Published date: 02 March 2020

Issue:
GFI (aka "GFCI") of AFCI Receptacle or circuit breaker trips after UPS or Surge Arrest is connected.

Product Line:
Smart-UPS, Back-UPS, and Surge; All Product Families

Environment:
UPS or Surge Protector plugged in to GFI/AFCI receptacle or a standard receptacle which is protected by a GFI/AFCI breaker.

Cause:
A ground fault interrupter (GFI) or Arc Fault Circuit Interrupter (AFCI is a safety device required by the National Electrical Code in some applications.
It's purpose is to avert personal injury.

UPS systems and computer equipment exhibit leakage currents. These currents are a natural result of the common mode filters present in computers and UPS's.

The common mode filtering in Smart-UPS, Back-UPS, and Surge Arrest products may produce small amounts of excess current on their input as part of their normal operation.

This is referred to as "leakage current".

In addition, every piece of load connected creates a certain amount of leakage current which it also passes along through the UPS.

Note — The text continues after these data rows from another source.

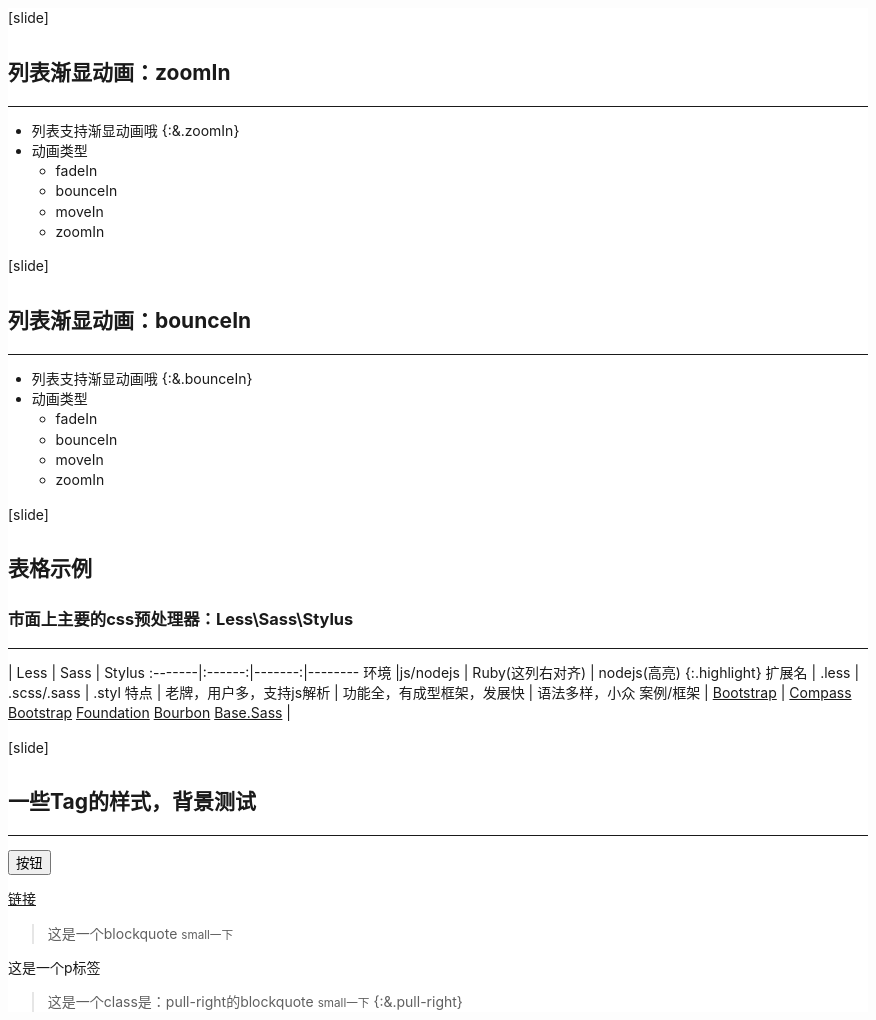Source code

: [slide]
## 列表渐显动画：zoomIn
----
* 列表支持渐显动画哦 {:&.zoomIn}
* 动画类型
    * fadeIn
    * bounceIn
    * moveIn
    * zoomIn

[slide]
## 列表渐显动画：bounceIn
----
* 列表支持渐显动画哦 {:&.bounceIn}
* 动画类型
    * fadeIn
    * bounceIn
    * moveIn
    * zoomIn



[slide]
## 表格示例
### 市面上主要的css预处理器：Less\Sass\Stylus
---
| Less | Sass | Stylus
:-------|:------:|-------:|--------
环境 |js/nodejs | Ruby(这列右对齐) | nodejs(高亮) {:.highlight}
扩展名 | .less | .scss/.sass | .styl
特点 | 老牌，用户多，支持js解析 | 功能全，有成型框架，发展快 | 语法多样，小众
案例/框架 | [Bootstrap](http://getbootstrap.com/) | [Compass](http://beta.compass-style.org) [Bootstrap](http://getbootstrap.com/css/#sass) [Foundation](http://foundation.zurb.com/) [Bourbon](http://bourbon.io) [Base.Sass](https://github.com/jsw0528/base.sass) |


[slide]
## 一些Tag的样式，背景测试
----

<button>按钮</button>

<a href="#">链接</a>

> 这是一个blockquote <small>small一下</small>

这是一个p标签

> 这是一个class是：pull-right的blockquote <small>small一下</small> {:&.pull-right}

The leakage current of the UPS and all of the load attached is cumulative and may cause nuisance tripping of a GFCI/AFCI receptacle or Breaker.
This may occur whether the output of the UPS is switched "on" or "off"
This behavior may be experienced when using GFI/AFCI products manufactured by Schneider Electric or any other vendor. 

Resolution:
The most common culprit is the load attached to the UPS/Surge product. Try attaching different load and see if that improves performance. 
You can try to replace the GFCI/AFCI device and see if this solves the problem. Sometimes as GFI/AFCI devices age they will drift out of tolerance. You may also find that some GFI/AFCI devices are more sensitive than others. Breaker style GFI/AFCI protection is typically more tolerant than receptacle based.

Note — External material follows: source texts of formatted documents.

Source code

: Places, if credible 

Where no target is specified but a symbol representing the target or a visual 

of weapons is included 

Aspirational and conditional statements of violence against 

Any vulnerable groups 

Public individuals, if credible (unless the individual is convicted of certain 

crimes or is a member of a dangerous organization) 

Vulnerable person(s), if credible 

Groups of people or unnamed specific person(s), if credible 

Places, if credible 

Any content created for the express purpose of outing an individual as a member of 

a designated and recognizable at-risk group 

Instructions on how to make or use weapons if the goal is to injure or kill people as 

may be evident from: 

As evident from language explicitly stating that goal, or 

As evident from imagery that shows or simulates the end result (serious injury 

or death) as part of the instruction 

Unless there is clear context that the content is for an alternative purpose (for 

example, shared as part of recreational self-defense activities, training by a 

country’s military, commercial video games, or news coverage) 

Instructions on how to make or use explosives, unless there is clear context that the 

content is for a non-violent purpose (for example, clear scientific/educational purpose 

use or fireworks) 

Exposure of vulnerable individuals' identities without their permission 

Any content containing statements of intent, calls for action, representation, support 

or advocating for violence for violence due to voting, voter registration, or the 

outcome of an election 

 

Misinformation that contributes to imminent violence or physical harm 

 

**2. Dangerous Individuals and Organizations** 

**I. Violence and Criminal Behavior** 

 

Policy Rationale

If the circuit is not required to be GFI/AFCI by code, you may consider changing to a non-GFI/AFCI receptacle or breaker.
Typically GFIprotection is only required by code in wet/damp locations such as Kitchens, Baths, or exterior receptacles, but your local electrical code may vary. AFCI  are sometimes requires in additional locations for new construction.

APC products should only be used in compliance with all local and national electric codes. 
APC does not manufacture any UPS or Surge devices designed for use in wet/damp applications.     

There are thousands of successful installations of UPS and computer equipment with GFI/AFCI, however every application and load is different.
For best performance, use your UPS or Surge Protector with a standard non-GFI/AFCI power source.